Now, when Ms. McMonagle sees Marleah in the hallways, she simply asks her where she's supposed to be and the teenager walks to her classroom – by herself. She is still quiet, but she's showing clear signs of improvement. Her attendance has increased by 45 per cent compared to last year and her marks are rising. This year, she earned an impressive 72 per cent in math, up from 62 per cent in Grade 9. Her lowest mark was 65 per cent (in English), significantly higher than her lowest mark last year (52 per cent in geography). And her highest mark this year? A stunning 95 per cent, in communication technology.
Still, Ms. McMonagle keeps a watchful eye, and reaches out when she thinks she needs to. When Marleah returned from Fort Hope after burying her mom, Ms. McMonagle was nervous about how the experience would affect her. Cautiously, she asked the teenager how she felt. Marleah told her she was coping, but Ms. McMonagle wasn't convinced. She checked in with Marleah's closest friend to see how the girl was faring. Then she sat down with Marleah and encouraged her to speak with a mental health and addiction counsellor. She still watches the girl closely, not wanting her to lose her way.

○ ○ ○

§ **Problems to work on**
**A)** In the passage about Marleah and Ms. McMonagle, what was Marleah's highest mark this year, and in which subject?
**B)** Extend the passage about Marleah and Ms. McMonagle, picking up right after its final sentence.

§ **Recorded information**

○ ○ ○

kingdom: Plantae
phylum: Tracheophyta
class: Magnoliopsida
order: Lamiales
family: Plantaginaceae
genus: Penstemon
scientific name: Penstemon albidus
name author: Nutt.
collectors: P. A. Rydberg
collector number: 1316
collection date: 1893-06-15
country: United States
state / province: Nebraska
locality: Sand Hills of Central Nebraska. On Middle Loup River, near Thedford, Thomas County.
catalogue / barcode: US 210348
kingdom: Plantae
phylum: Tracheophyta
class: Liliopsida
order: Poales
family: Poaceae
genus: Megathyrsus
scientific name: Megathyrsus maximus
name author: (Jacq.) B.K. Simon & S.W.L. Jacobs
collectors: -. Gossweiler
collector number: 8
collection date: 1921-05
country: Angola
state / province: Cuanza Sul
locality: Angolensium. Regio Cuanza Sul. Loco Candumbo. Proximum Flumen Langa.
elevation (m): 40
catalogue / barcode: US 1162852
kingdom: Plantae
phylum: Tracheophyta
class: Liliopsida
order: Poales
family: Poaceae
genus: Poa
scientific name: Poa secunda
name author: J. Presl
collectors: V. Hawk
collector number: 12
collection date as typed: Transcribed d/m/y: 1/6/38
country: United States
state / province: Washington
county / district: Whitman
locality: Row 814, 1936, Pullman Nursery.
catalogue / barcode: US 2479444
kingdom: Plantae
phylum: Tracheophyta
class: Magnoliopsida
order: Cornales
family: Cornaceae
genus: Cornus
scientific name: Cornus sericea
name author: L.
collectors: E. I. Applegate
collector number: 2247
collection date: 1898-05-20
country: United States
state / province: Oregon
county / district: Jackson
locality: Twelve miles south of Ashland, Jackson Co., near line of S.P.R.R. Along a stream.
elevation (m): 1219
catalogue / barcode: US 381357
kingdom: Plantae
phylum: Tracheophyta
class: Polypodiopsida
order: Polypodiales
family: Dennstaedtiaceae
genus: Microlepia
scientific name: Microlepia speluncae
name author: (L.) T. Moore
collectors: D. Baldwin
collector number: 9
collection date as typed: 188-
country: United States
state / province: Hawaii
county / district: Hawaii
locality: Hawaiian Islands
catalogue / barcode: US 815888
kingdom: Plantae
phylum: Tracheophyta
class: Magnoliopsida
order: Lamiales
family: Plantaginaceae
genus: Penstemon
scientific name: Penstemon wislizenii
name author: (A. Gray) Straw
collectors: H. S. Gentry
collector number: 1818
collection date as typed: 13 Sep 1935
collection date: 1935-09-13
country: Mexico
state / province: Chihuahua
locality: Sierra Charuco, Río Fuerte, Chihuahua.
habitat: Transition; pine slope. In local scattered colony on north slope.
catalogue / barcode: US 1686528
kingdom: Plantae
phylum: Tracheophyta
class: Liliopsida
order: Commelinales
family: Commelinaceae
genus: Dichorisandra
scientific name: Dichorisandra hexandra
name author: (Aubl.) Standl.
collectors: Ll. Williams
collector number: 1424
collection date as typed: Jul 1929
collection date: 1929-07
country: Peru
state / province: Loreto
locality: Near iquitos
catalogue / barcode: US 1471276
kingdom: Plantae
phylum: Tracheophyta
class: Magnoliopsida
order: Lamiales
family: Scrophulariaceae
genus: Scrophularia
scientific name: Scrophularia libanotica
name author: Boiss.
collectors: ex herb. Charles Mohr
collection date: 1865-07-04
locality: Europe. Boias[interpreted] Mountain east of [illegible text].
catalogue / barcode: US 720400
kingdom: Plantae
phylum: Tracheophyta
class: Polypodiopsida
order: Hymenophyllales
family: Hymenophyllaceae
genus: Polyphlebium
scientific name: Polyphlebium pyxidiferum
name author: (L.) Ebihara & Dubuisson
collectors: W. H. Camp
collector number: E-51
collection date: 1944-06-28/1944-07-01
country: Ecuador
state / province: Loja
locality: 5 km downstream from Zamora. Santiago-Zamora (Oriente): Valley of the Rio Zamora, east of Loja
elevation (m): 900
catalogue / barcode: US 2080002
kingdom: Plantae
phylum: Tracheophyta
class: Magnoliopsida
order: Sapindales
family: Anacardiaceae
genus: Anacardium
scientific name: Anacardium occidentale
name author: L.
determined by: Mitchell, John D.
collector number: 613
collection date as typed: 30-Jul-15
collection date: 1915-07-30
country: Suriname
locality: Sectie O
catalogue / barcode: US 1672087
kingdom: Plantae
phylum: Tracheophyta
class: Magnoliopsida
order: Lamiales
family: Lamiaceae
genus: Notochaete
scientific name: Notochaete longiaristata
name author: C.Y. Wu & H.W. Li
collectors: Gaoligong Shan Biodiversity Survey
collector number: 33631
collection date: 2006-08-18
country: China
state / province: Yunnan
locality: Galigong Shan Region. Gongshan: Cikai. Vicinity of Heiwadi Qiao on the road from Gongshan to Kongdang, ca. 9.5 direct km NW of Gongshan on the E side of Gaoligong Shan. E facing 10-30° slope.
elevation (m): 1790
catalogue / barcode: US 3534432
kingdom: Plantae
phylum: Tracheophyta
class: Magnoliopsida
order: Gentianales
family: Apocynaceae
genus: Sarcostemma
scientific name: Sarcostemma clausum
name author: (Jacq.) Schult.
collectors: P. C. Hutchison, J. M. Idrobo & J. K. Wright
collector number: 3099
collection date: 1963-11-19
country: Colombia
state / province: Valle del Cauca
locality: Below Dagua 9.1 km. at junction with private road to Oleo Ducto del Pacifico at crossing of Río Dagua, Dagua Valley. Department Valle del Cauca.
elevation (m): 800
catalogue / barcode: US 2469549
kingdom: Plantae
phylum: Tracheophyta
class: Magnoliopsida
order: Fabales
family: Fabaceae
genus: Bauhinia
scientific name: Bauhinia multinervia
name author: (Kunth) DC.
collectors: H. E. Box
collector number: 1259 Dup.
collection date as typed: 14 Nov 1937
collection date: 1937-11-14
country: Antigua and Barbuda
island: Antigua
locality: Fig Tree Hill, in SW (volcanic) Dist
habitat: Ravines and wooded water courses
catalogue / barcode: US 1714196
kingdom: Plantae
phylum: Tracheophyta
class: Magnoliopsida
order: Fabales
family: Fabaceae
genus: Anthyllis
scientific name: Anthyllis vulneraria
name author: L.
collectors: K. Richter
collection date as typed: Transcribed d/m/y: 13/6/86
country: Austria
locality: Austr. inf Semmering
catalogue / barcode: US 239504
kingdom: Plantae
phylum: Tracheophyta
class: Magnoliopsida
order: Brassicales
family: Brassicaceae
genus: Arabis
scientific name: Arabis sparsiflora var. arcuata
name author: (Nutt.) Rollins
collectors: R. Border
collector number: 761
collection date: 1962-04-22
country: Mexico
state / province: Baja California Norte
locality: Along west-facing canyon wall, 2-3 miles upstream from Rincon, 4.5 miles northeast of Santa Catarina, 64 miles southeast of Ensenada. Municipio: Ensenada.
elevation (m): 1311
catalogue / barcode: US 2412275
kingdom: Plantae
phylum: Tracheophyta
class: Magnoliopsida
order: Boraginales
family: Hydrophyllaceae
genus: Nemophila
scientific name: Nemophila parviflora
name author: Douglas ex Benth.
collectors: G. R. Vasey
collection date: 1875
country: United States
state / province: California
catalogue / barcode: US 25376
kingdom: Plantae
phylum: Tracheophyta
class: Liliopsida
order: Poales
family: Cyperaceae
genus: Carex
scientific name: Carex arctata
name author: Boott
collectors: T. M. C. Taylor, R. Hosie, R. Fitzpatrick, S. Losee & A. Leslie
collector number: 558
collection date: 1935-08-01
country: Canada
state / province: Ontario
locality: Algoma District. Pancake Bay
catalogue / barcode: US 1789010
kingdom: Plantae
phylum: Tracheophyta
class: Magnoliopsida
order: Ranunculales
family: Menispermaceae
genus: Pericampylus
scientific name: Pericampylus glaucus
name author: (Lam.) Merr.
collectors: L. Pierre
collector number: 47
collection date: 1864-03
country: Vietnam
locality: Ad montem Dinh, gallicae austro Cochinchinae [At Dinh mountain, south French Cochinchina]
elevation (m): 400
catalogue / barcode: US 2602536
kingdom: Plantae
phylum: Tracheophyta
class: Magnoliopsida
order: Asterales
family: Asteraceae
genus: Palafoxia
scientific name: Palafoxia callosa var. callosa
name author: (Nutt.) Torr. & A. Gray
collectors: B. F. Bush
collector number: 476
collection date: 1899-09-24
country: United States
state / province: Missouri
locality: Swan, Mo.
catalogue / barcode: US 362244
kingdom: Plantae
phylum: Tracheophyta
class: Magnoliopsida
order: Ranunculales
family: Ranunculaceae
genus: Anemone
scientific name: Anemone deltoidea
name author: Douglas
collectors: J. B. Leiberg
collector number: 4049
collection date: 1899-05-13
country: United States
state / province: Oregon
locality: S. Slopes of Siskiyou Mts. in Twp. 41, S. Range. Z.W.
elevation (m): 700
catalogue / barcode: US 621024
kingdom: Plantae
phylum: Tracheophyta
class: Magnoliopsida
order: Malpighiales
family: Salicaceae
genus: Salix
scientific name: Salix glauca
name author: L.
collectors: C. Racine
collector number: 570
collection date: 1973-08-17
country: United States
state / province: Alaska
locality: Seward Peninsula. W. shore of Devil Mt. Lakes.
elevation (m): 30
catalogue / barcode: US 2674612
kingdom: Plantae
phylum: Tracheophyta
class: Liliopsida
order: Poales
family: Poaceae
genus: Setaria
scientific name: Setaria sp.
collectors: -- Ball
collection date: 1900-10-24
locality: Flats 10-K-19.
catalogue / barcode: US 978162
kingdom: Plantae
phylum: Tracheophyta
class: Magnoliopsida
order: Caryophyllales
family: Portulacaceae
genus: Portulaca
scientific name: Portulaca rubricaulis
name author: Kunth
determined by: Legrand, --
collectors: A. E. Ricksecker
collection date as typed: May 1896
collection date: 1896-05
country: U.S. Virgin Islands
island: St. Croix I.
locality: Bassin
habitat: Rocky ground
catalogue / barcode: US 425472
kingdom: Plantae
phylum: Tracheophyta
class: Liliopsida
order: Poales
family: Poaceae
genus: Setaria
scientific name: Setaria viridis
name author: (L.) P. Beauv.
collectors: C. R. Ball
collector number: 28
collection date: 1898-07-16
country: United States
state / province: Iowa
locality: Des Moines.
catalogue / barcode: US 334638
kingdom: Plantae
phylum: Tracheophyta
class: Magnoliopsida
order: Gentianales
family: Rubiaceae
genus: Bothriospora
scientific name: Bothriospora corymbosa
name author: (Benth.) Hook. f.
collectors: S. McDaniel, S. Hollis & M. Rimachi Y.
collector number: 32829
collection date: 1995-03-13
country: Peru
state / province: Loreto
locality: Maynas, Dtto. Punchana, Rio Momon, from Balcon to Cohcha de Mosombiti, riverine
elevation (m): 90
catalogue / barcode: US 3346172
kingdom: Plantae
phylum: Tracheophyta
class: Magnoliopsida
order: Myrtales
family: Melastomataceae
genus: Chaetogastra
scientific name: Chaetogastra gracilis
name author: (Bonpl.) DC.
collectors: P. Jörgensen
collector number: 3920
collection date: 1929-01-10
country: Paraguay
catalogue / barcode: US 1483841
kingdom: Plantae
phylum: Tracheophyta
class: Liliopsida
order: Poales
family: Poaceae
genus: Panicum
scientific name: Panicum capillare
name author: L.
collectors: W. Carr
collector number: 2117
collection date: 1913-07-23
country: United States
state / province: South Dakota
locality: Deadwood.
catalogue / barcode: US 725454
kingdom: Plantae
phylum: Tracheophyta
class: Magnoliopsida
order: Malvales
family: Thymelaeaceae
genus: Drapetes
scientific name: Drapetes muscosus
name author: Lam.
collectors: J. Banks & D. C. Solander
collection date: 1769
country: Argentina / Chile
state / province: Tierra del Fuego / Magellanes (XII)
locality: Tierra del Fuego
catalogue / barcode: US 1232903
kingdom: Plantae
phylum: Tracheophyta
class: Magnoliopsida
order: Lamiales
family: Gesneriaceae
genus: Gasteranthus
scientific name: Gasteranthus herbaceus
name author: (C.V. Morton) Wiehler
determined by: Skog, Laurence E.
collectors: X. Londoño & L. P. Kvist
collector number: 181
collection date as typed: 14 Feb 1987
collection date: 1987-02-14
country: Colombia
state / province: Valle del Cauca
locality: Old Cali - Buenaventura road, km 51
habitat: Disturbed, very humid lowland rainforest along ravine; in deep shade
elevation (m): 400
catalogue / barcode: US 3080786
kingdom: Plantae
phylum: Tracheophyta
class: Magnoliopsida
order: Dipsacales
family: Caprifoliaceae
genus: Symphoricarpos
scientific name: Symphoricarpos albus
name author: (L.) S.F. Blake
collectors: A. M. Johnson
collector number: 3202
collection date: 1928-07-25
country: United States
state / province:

○ ○ ○

§ **The results**
**A)** 95 per cent, in communication technology.

**B)**
So far, she hasn't. She's finishing the current school year with 17 credits – a significant milestone that's often viewed as a predictor of future success. (There's a common understanding in education circles that if teens earn 16 high-school credits by the time they are 16 years old, they are more likely to graduate.)
With everyone she deals with, Ms. McMonagle works to earn trust through personal phone calls and visits. Many families lack faith in the government-funded education system – it was a government system, after all, that robbed them of their culture and identity through the now-notorious residential school system – but she has managed to get them to crack their door open to talk about how their children are doing.
When the doors don't open, she seeks them out at community barbeques and pow wows. "It's kind of like being a parent – you're on all the time," she says. "We never give up on our students."
In March, Senator Lynn Beyak made headlines when she belittled the suffering of aboriginal people and famously declared that an "abundance of good" came out of Canada's former residential school system. (Her comments led to her removal from the Senate aboriginal peoples committee the following month.)
Ms. Beyak is from Dryden. Many people in her hometown distance themselves from her statements, but tensions between white residents and Indigenous people continue to exist in northwestern Ontario.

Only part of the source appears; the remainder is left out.